Today, the Crown prince & co returned to Denmark after spending 4 days in NYC attending the business and trade campaign; Creative Nation.  Creative Nation is initiated by the Danish trade organizations. It is an initiative, which according to DI has a “..purpose of increasing the awareness to Danish businesses and their products on the OECD-markets through innovative and creative marketing activities”. (pls note the wording ‘innovative and creative’ in this – I’ll get back to this later on). 

The campaign in NYC consisted of a champagne reception at the exclusive, Japanese department store Takashimay at Fifth Avenue. Until 1st October, the store will be packed with crème de la crème fashion and design brands from DK. Well, that’s nice. Danish fashion really got it going on. Indeed we should be proud of one of our largest exports. And showing this off at one of the most prominent and luxurious streets in the world. Well there you go! Besides the fashion, Danish food had special focus on the conference.  Claus Meyer was invited to do some ‘New Scandinavian Cooking’. Once again, I completely understand why CM is representing our food creativity. Michelin-star rated Restaurant Noma is not something to joke about. CM has a strong and very credible brand value, at least in our own point of view. Now everything has come to an end.

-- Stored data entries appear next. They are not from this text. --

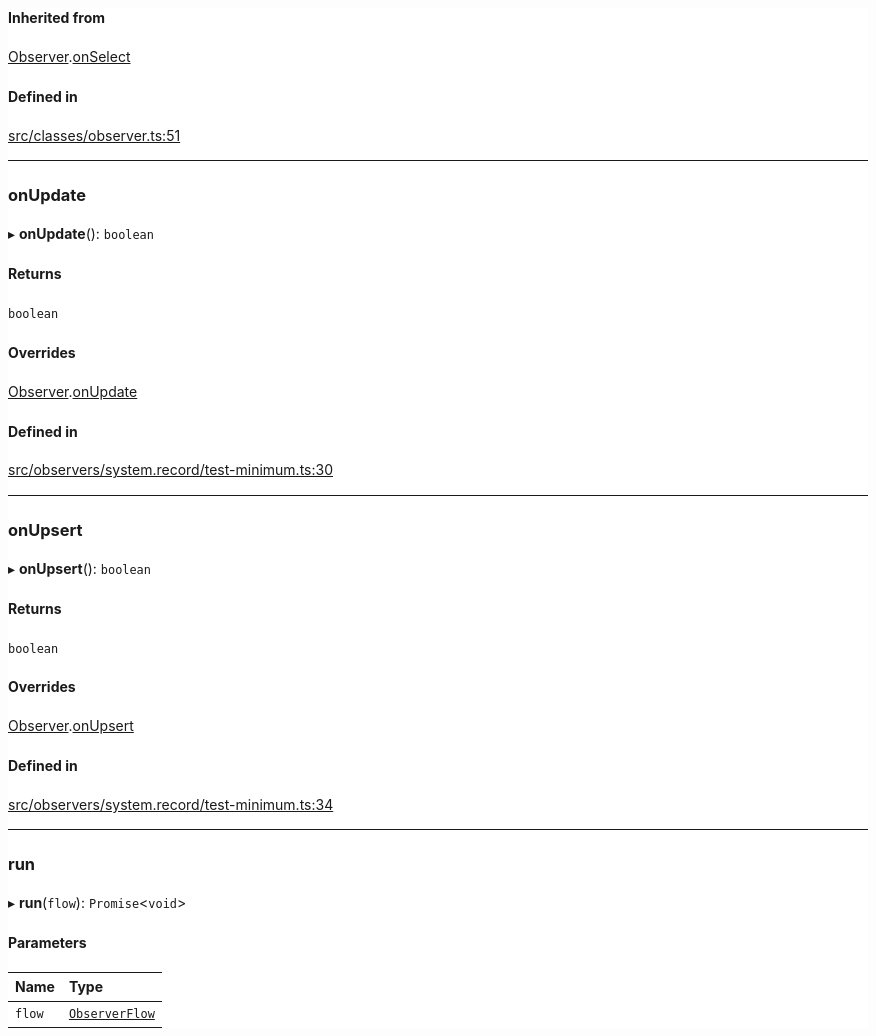#### Inherited from

[Observer](classes_observer.Observer.md).[onSelect](classes_observer.Observer.md#onselect)

#### Defined in

[src/classes/observer.ts:51](https://github.com/ianzepp/minted-api-ts/blob/ce6db2f/src/classes/observer.ts#L51)

___

### onUpdate

▸ **onUpdate**(): `boolean`

#### Returns

`boolean`

#### Overrides

[Observer](classes_observer.Observer.md).[onUpdate](classes_observer.Observer.md#onupdate)

#### Defined in

[src/observers/system.record/test-minimum.ts:30](https://github.com/ianzepp/minted-api-ts/blob/ce6db2f/src/observers/system.record/test-minimum.ts#L30)

___

### onUpsert

▸ **onUpsert**(): `boolean`

#### Returns

`boolean`

#### Overrides

[Observer](classes_observer.Observer.md).[onUpsert](classes_observer.Observer.md#onupsert)

#### Defined in

[src/observers/system.record/test-minimum.ts:34](https://github.com/ianzepp/minted-api-ts/blob/ce6db2f/src/observers/system.record/test-minimum.ts#L34)

___

### run

▸ **run**(`flow`): `Promise`<`void`\>

#### Parameters

| Name | Type |
| :------ | :------ |
| `flow` | [`ObserverFlow`](classes_observer_flow.ObserverFlow.md) |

The royalties says they’re tired but satisfied. But the fact is that there hasn’t been one single high-profiled American media represented to write about the initiative.  Not yet, at least. But since actuality is the mantra of the print/TV media I doubt it will happen now that the visit is over. Of course the Danish world press has been circling around the couple like vultures circling over the dead body. They were covering the final press meeting Friday afternoon together with a Swedish guy and an Australian. If you assume that the visit was initiated to make relations, discussions and networking, then I think it’s critical that there hasn’t been a broader interest and PR coverage about the visit, especially from the American media.

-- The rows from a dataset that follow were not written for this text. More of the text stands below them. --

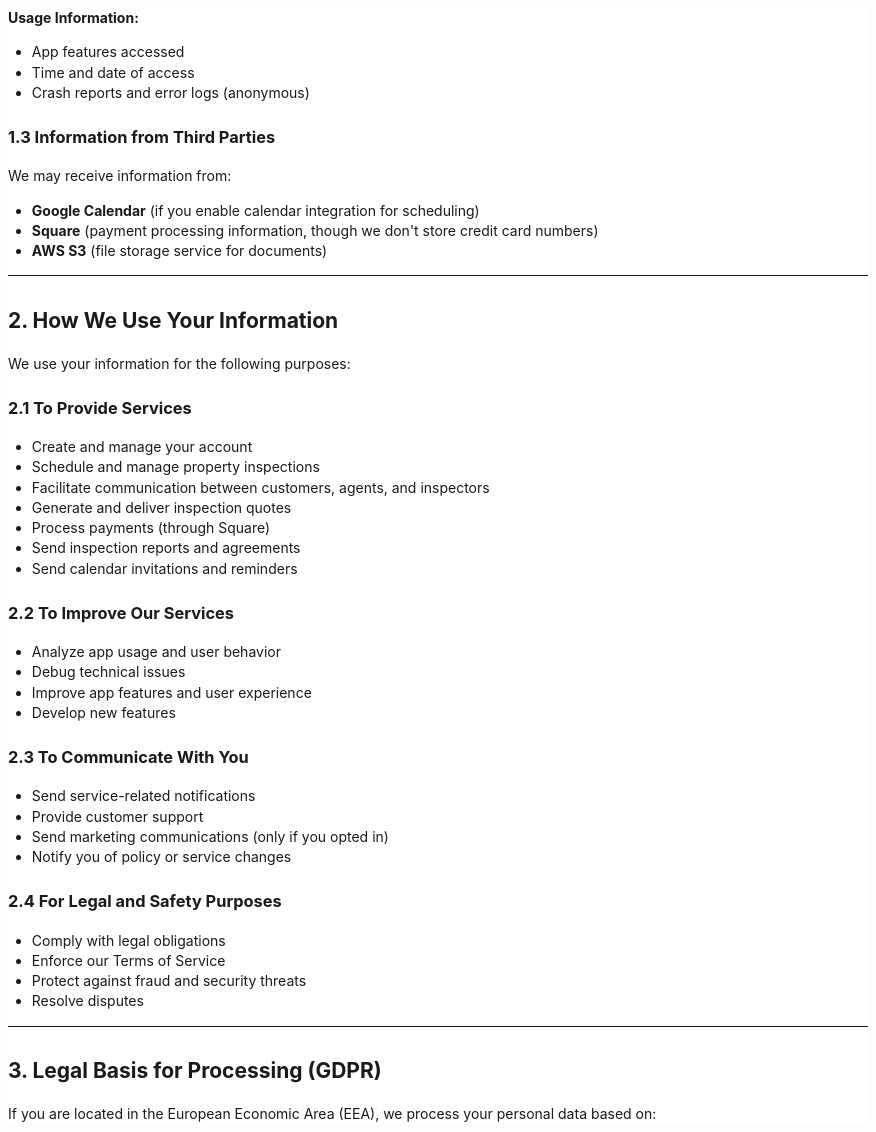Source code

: **Usage Information:**
- App features accessed
- Time and date of access
- Crash reports and error logs (anonymous)

### 1.3 Information from Third Parties

We may receive information from:
- **Google Calendar** (if you enable calendar integration for scheduling)
- **Square** (payment processing information, though we don't store credit card numbers)
- **AWS S3** (file storage service for documents)

---

## 2. How We Use Your Information

We use your information for the following purposes:

### 2.1 To Provide Services
- Create and manage your account
- Schedule and manage property inspections
- Facilitate communication between customers, agents, and inspectors
- Generate and deliver inspection quotes
- Process payments (through Square)
- Send inspection reports and agreements
- Send calendar invitations and reminders

### 2.2 To Improve Our Services
- Analyze app usage and user behavior
- Debug technical issues
- Improve app features and user experience
- Develop new features

### 2.3 To Communicate With You
- Send service-related notifications
- Provide customer support
- Send marketing communications (only if you opted in)
- Notify you of policy or service changes

### 2.4 For Legal and Safety Purposes
- Comply with legal obligations
- Enforce our Terms of Service
- Protect against fraud and security threats
- Resolve disputes

---

## 3. Legal Basis for Processing (GDPR)

If you are located in the European Economic Area (EEA), we process your personal data based on:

What went wrong? If you look at the concept and content of the visit some things bother me: Firstly, you appoint NYC as the host-city. Great choice – NYC is one of the most creative cities on the planet, so there is a perfect match between ‘message’ and ‘channel’. From here it’s marketing One-on-One: You need to do something really, really creative and alternative stuff in order to get the attention. I tell ya, a visit to a department store and some Danish cooking supported by some royalties from a country far, far away (no associations to Shrek intended whatsoever) will not do the job alone. Secondly, you put together an agenda so last season and predictable, it’s crying to the stars. Take for example the visit to NYSE. Pol.dk is actually proving my point in a nut-shell:

“Just before, the Crown Prince and the trade minister, Bendt Bendtsen, had breakfast with the CEO for NYSE, John Thain. Before they arrived at the balcony in order to push the button and ringing the bell, the two Danes wrote in the guest book and talked to the press” (source: pol.dk).

I know that a visit to NYSE is related to many of rituals and standards, but come on. That’s simply not good enough. Why even waste the time? And tell me, how does a visit to a stock exchange fit with the core brand message; a creative nation? And If you take a look at the promotion activities around this initiative, one of the most ‘creative’ things that has been done is the photo upload on flickr (?) Why don’t you take yourselves a bit more serious? Creative Nation is not only about fashion, food and art – and business relations! Well there’s nothing wrong with that, but here in 2007 you really need to think differently and stage it quite differently in order to get the impact. Especially if your country brand promise is The Creative Nation! In the press material they promise ‘innovative’ and ‘creative’ – and that exactly what’s called for, if you want to get the worlds’ attention. In DK we are blessed with some of the most creative and inventive communication specialists, so there’s no excuse. Break conventions and ‘usually do’s’  – then I’ll promise that the world press will listen.